The last four complete months (November 2022-February 2023) have been the wettest four consecutive months in the record with 1710mm, about 33% higher than the next wettest four consecutive months in Cyclone Bola year (1988). That’s even more than our yearly average! In fact, the first three months of this year have already produced more than occurred during the whole of 1982, our lowest year with only 1148mm. So no wonder we’re all feeling rather damp!

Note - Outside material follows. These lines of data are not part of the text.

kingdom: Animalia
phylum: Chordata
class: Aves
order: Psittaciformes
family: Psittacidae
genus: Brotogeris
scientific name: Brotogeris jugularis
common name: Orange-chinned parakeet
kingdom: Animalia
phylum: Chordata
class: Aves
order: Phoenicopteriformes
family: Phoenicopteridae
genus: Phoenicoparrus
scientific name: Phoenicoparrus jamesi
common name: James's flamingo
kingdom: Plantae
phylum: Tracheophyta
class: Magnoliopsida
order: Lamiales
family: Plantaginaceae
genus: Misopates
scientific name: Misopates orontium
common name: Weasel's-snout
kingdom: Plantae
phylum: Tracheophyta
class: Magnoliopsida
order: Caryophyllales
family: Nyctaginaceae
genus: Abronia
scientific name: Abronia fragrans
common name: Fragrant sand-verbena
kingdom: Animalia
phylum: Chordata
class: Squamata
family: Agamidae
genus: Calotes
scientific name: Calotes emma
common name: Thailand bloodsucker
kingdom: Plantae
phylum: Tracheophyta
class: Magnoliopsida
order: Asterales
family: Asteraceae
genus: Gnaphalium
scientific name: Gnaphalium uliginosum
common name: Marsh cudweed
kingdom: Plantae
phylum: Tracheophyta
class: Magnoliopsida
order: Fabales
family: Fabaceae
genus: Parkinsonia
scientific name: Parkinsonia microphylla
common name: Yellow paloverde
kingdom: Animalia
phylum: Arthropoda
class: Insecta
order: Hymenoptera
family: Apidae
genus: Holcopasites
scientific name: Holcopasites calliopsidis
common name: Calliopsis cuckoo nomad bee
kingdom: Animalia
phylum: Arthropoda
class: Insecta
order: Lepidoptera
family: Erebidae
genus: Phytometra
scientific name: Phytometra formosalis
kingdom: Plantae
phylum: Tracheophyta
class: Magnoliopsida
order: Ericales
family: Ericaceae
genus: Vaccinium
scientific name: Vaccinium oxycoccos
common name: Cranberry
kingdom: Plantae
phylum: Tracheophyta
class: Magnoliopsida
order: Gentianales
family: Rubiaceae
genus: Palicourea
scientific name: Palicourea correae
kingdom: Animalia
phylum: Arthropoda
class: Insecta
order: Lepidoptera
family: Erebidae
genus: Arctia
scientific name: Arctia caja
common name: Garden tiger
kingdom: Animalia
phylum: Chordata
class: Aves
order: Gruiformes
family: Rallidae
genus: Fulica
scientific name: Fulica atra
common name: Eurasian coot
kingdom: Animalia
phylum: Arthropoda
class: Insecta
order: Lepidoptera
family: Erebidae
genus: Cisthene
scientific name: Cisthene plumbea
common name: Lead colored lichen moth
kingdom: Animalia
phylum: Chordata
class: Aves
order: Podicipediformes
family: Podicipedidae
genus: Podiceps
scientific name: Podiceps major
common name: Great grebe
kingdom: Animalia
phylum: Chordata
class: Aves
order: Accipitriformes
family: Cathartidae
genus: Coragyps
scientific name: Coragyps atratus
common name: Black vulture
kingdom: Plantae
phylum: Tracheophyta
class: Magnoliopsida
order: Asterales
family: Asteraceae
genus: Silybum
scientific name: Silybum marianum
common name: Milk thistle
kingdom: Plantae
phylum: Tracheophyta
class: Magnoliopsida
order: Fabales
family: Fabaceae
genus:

The bigger picture however, puts this all into a bit of perspective. The period around the 1870’s to 1930’s was much more wet and extreme with more serious rain events than we’ve experienced this summer occurring about every 10-15 years or so. Nobody living today remembers these events, so we’ve become very complacent and dangerously used to our relatively calm century. However, maybe it could be prudent for us all to consider long term planning for a possible return to the former extreme conditions. We should never forget that nature is fractal and works in natural cycles on every scale.
Footnote for The Informer’s readers:
Alastair and Harriette are happy to provide the raw data in digital format to anyone interested and Alastair is interested to compare this data with that recorded elsewhere by others in the district. Huge daily variations in rainfall can occur over very small distances.